What has caused this steady reduction? In a word, government. Even bad government is better than no government for reducing violence. And expanding education that enables people to glimpse the lives of others seems to have been crucial as well.

The Better Angels of Our Nature has received high praise and some hard criticism. Reviewers have questioned Pinker’s comparison of six-year-long modern wars with the century-long Mongol conquest and have noted the book’s omission of Mao, Stalin, and the impact of colonialism. Many reviewers seem admiring of the book but not convinced; the modern world still seems very dangerous and the bad news never stops.
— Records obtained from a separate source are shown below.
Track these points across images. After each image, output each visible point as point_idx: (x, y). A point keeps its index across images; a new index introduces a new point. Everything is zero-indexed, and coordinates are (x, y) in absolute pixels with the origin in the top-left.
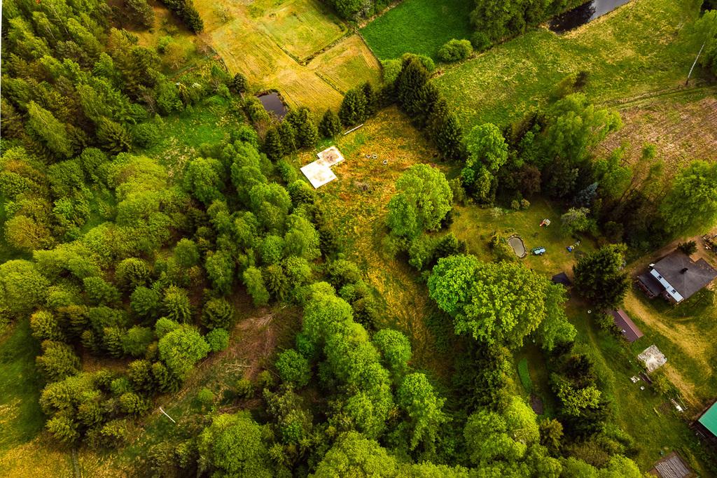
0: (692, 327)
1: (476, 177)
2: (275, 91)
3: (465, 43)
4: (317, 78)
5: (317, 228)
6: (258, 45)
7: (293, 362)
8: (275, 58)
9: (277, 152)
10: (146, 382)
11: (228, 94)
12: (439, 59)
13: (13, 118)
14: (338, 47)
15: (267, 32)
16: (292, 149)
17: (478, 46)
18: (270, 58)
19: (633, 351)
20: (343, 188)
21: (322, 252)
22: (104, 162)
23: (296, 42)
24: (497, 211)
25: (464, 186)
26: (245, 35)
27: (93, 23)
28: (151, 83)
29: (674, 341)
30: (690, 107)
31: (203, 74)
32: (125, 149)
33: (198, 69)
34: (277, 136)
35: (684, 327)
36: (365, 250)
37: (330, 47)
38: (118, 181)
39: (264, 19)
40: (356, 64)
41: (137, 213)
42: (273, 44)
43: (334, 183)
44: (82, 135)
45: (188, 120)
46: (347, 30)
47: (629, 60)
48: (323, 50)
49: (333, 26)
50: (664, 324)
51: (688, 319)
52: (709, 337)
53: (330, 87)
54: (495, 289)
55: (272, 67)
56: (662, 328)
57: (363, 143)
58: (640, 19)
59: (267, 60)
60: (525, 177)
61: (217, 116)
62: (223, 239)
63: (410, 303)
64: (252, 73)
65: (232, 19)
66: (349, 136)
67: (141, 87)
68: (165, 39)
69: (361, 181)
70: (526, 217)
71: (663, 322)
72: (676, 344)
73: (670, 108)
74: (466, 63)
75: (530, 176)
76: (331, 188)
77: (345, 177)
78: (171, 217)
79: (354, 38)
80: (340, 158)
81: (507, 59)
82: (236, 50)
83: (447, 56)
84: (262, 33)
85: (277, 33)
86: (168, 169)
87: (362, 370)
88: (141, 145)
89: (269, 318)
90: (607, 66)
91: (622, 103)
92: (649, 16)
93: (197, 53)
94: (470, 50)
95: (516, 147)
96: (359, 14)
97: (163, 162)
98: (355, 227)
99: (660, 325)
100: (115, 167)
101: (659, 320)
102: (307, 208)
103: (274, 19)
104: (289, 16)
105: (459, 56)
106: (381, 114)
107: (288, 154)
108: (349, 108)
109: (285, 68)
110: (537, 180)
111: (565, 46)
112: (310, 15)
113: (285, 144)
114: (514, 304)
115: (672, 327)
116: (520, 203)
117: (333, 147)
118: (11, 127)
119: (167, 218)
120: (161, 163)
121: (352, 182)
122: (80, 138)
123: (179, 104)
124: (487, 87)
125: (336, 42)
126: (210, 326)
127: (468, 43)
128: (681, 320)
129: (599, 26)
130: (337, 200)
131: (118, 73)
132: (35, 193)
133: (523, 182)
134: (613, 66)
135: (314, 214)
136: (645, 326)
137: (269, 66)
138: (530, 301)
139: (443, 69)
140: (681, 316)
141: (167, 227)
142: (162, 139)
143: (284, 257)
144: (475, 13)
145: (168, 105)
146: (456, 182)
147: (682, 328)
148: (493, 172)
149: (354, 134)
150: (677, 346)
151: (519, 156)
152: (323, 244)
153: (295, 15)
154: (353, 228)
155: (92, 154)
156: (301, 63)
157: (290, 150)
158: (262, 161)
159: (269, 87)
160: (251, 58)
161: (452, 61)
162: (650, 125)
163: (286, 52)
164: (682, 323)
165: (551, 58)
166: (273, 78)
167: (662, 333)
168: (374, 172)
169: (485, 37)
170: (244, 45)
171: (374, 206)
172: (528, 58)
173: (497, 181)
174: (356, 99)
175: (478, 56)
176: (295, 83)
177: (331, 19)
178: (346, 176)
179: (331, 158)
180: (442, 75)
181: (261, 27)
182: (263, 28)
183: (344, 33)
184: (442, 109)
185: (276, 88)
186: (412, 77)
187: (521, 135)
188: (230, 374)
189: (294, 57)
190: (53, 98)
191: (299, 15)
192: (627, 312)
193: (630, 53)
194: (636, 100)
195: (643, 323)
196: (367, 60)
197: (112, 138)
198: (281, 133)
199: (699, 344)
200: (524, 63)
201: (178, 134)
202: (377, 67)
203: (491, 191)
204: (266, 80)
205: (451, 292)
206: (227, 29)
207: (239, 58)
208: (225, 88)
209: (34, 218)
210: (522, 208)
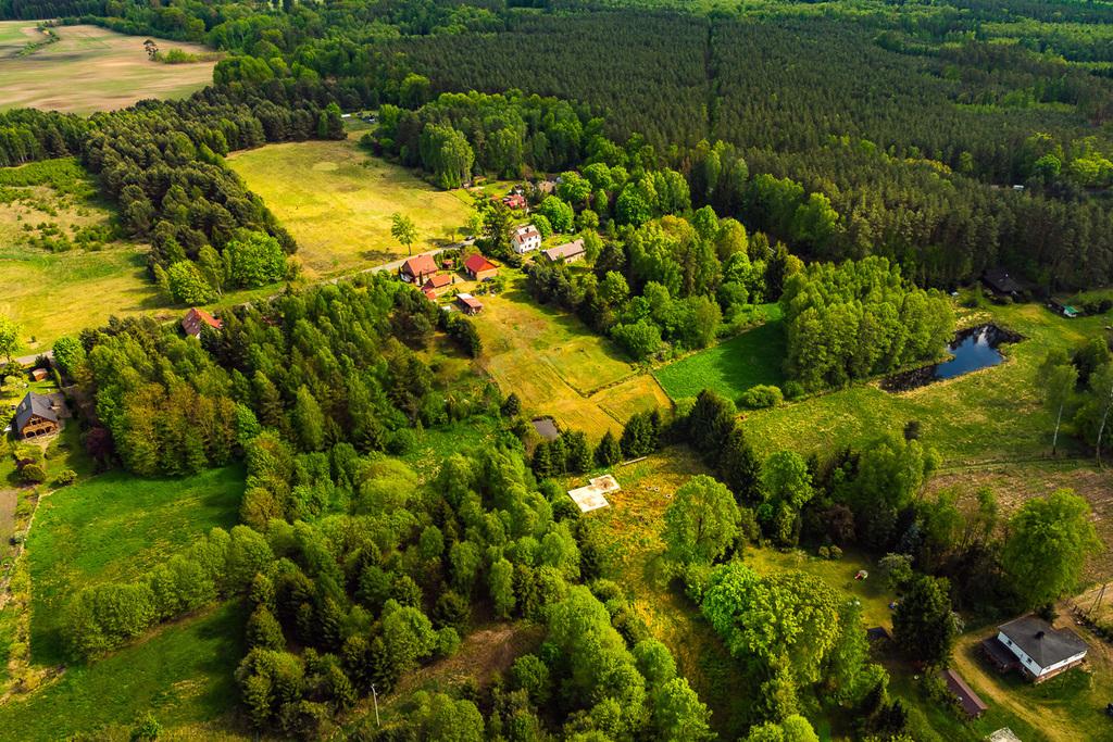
0: (1061, 712)
1: (775, 512)
2: (551, 418)
3: (775, 390)
4: (598, 410)
5: (579, 546)
6: (538, 375)
7: (531, 667)
8: (554, 387)
9: (544, 471)
10: (359, 665)
11: (498, 414)
12: (743, 404)
13: (278, 403)
14: (627, 384)
15: (549, 364)
16: (561, 471)
17: (788, 397)
18: (550, 388)
19: (977, 732)
20: (615, 516)
21: (582, 573)
22: (353, 457)
23: (580, 376)
24: (799, 555)
25: (758, 520)
26: (526, 364)
27: (375, 332)
28: (418, 392)
29: (1035, 727)
30: (1058, 476)
31: (474, 395)
32: (378, 448)
33: (469, 390)
34: (547, 452)
35: (1050, 711)
37: (618, 383)
38: (364, 477)
39: (548, 352)
40: (646, 401)
41: (383, 503)
42: (555, 375)
43: (606, 510)
44: (337, 430)
45: (449, 434)
46: (638, 369)
47: (979, 424)
48: (610, 385)
49: (623, 365)
50: (1021, 705)
51: (1055, 701)
52: (1085, 727)
53: (613, 420)
54: (776, 590)
55: (550, 395)
56: (1018, 708)
57: (644, 475)
58: (994, 386)
59: (545, 389)
60: (834, 517)
61: (482, 434)
62: (472, 530)
63: (682, 641)
64: (527, 398)
65: (514, 349)
66: (630, 467)
67: (409, 394)
68: (440, 359)
69: (638, 511)
70: (838, 567)
71: (1019, 702)
72: (1038, 730)
73: (1031, 475)
74: (776, 410)
75: (840, 516)
76: (601, 515)
77: (618, 506)
78: (416, 516)
79: (647, 378)
80: (615, 486)
81: (825, 412)
82: (514, 376)
83: (752, 400)
84: (544, 364)
85: (560, 366)
86: (420, 477)
87: (613, 670)
88: (395, 450)
89: (509, 633)
90: (950, 428)
91: (967, 465)
92: (1006, 385)
93: (471, 374)
94: (780, 399)
95: (824, 483)
96: (654, 355)
97: (415, 468)
98: (624, 557)
99: (1016, 704)
100: (364, 463)
101: (1014, 700)
102: (571, 524)
103: (559, 352)
104: (575, 352)
105: (766, 403)
106: (670, 450)
107: (556, 477)
108: (632, 435)
109: (564, 398)
110: (848, 521)
111: (897, 404)
112: (599, 353)
113: (554, 464)
114: (797, 609)
115: (1032, 709)
116: (830, 550)
117: (609, 476)
118: (272, 412)
119: (412, 517)
120: (412, 469)
121: (626, 511)
122: (336, 433)
123: (444, 416)
124: (799, 436)
125: (625, 379)
126: (441, 622)
127: (779, 390)
128: (1044, 702)
129: (942, 389)
130: (607, 528)
131: (390, 378)
132: (279, 473)
133: (832, 522)
134: (958, 428)
135: (577, 529)
136: (995, 703)
137: (547, 393)
138: (817, 607)
139: (747, 414)
140: (1045, 697)
141: (409, 525)
142: (420, 447)
143: (538, 565)
144: (787, 361)
145: (432, 415)
146: (749, 512)
147: (1047, 712)
148: (795, 508)
149: (635, 466)
150: (1041, 733)
151: (827, 496)
152: (585, 562)
153: (582, 351)
154: (622, 558)
155: (345, 449)
156: (582, 395)
157: (559, 471)
158: (525, 474)
159: (544, 413)
160: (529, 386)
161: (758, 408)
162: (1003, 489)
163: (568, 384)
164: (1047, 706)
165: (879, 414)
166: (550, 405)
167: (1018, 715)
168: (654, 504)
169: (799, 387)
170: (522, 372)
171: (650, 538)
172: (851, 413)
173: (800, 520)
174: (640, 425)
175: (790, 405)
176: (574, 413)
177: (622, 359)
178: (620, 505)
179: (605, 486)
180: (745, 420)
181: (544, 359)
182: (546, 359)
183: (635, 372)
184: (738, 440)
185: (552, 415)
186: (706, 409)
187: (829, 472)
188: (453, 686)
189: (576, 389)
190: (322, 390)
191: (587, 352)
192: (969, 684)
193: (981, 418)
194: (987, 463)
195: (992, 700)
196: (658, 398)
197: (369, 434)
198: (552, 450)
199: (1072, 733)
200: (846, 417)
201: (436, 446)
202: (668, 404)
203: (793, 532)
204: (542, 406)
205: (728, 598)
206: (507, 357)
207: (516, 384)
208: (497, 407)
209: (274, 494)
210: (832, 557)
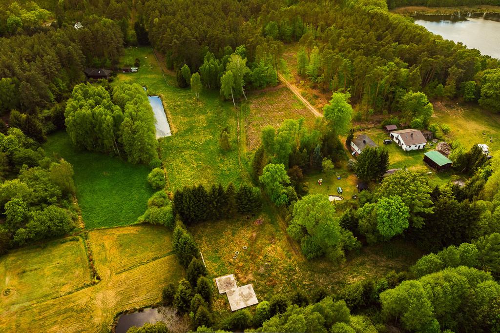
2: (120, 314)
3: (157, 169)
4: (124, 275)
6: (41, 317)
8: (71, 305)
14: (95, 249)
15: (27, 304)
18: (68, 310)
20: (262, 283)
23: (62, 280)
26: (14, 327)
36: (327, 280)
37: (91, 255)
39: (7, 302)
40: (126, 241)
42: (51, 302)
43: (256, 288)
46: (78, 237)
47: (207, 119)
48: (90, 260)
49: (64, 246)
53: (142, 267)
55: (82, 311)
57: (219, 258)
59: (69, 314)
63: (376, 264)
66: (208, 265)
77: (252, 279)
79: (93, 235)
80: (231, 277)
81: (178, 160)
84: (26, 309)
90: (207, 127)
98: (304, 283)
103: (13, 293)
104: (21, 278)
105: (164, 178)
109: (93, 299)
111: (181, 135)
112: (36, 260)
117: (216, 279)
121: (258, 275)
125: (88, 249)
130: (274, 289)
137: (79, 313)
149: (207, 261)
153: (24, 272)
154: (305, 285)
156: (94, 283)
159: (110, 320)
163: (70, 293)
165: (188, 143)
166: (99, 313)
168: (254, 258)
171: (286, 265)
175: (165, 171)
176: (120, 294)
177: (54, 245)
178: (251, 277)
179: (229, 284)
182: (18, 306)
183: (81, 240)
185: (116, 312)
189: (82, 288)
191: (27, 269)
193: (203, 117)
196: (126, 232)
202: (139, 228)
204: (97, 321)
One reason for the skepticism is demographic. Until 1800, the world numbered fewer than a billion people; it reached 2.5 billion only around 1950 and today soars over 7 billion. This curve skews comparisons of violent death numbers. Ranked by death rate at the time, the deadliest event in world history was the 8th century An Lushan revolt in Tang China, resulting in 36 million deaths, a sixth of the world’s population of about 250 million. But today, despite the global billions, even a handful of deaths rate as “breaking news.”

About the future, Pinker makes no predictions. By implication he suggests that we need to understand ourselves as well as we can and learn from the past to sustain the decline. At a time when ideologies and technologies seem beyond the control of government and decency alike, The Better Angels is sobering and steadying.